**Input data**
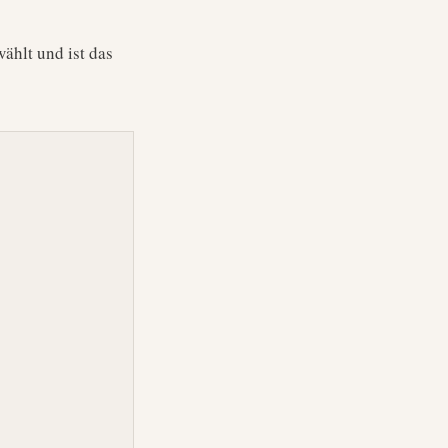
ählt und ist das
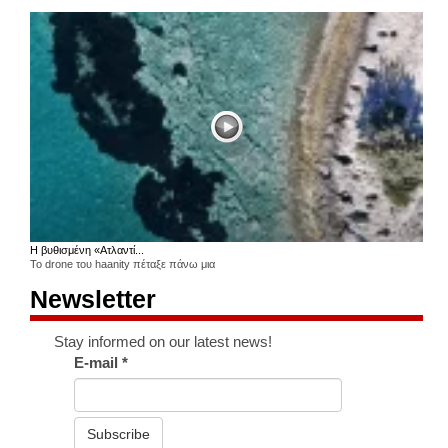
Η βυθισμένη «Ατλαντί...
Το drone του haanity πέταξε πάνω μια
Newsletter
Stay informed on our latest news!
E-mail
*
Subscribe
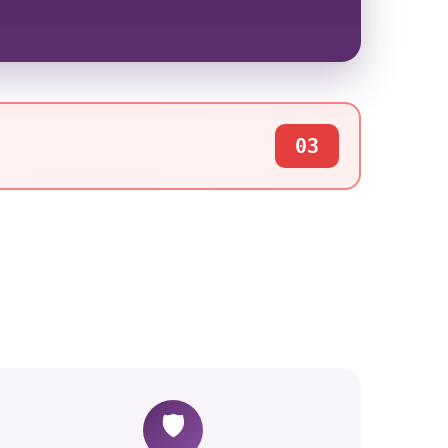
03
🛡️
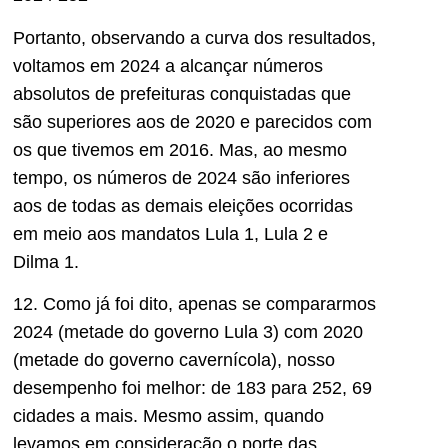
Portanto, observando a curva
dos resultados
,
voltamos
em 2024 a alcançar
números
absolutos
de prefeituras conquistadas que
são superiores aos de 2020 e
parecidos com
os que tivemos em 2016. Mas
, ao mesmo
tempo, os números de 2024 são
inferiores
aos d
e todas as demais eleições ocorridas
em meio aos mandatos Lula 1, Lula 2 e
Dilma 1.
12.
Como já foi dito, apenas se compararmos
2024 (metade do governo Lula 3) com 2020
(metade do governo cavernícola), nosso
desempenho fo
i melhor: de 183 para 252, 69
cidades a mais. Mesmo assim, q
uando
levamos em consideração o porte das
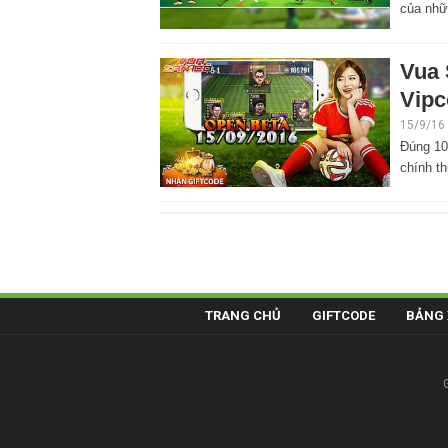
của nhữ
Vua 
Vipc
15/9/16
Đúng 10
chính t
TRANG CHỦ
GIFTCODE
BẢNG 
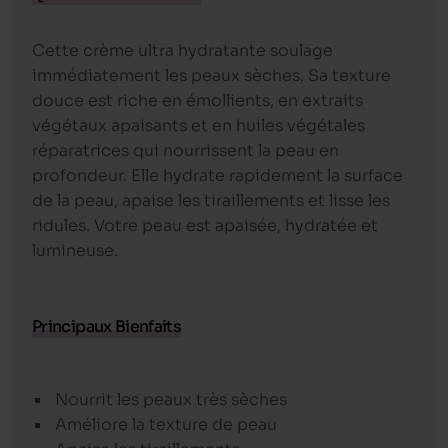
Cette crème ultra hydratante soulage
immédiatement les peaux sèches. Sa texture
douce est riche en émollients, en extraits
végétaux apaisants et en huiles végétales
réparatrices qui nourrissent la peau en
profondeur. Elle hydrate rapidement la surface
de la peau, apaise les tiraillements et lisse les
ridules. Votre peau est apaisée, hydratée et
lumineuse.
Principaux Bienfaits
Nourrit les peaux très sèches
Améliore la texture de peau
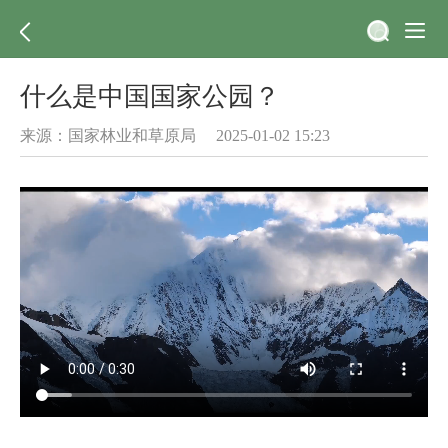
什么是中国国家公园？
来源：国家林业和草原局 2025-01-02 15:23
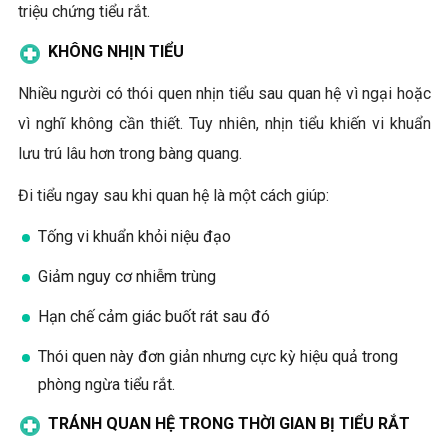
triệu chứng tiểu rắt.
KHÔNG NHỊN TIỂU
Nhiều người có thói quen nhịn tiểu sau quan hệ vì ngại hoặc
vì nghĩ không cần thiết. Tuy nhiên, nhịn tiểu khiến vi khuẩn
lưu trú lâu hơn trong bàng quang.
Đi tiểu ngay sau khi quan hệ là một cách giúp:
Tống vi khuẩn khỏi niệu đạo
Giảm nguy cơ nhiễm trùng
Hạn chế cảm giác buốt rát sau đó
Thói quen này đơn giản nhưng cực kỳ hiệu quả trong
phòng ngừa tiểu rắt.
TRÁNH QUAN HỆ TRONG THỜI GIAN BỊ TIỂU RẮT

**Instruction**
Look through the entries and find each line that has the string "peaux". Copy those lines.

**Task response**
immédiatement les peaux sèches. Sa texture
Nourrit les peaux très sèches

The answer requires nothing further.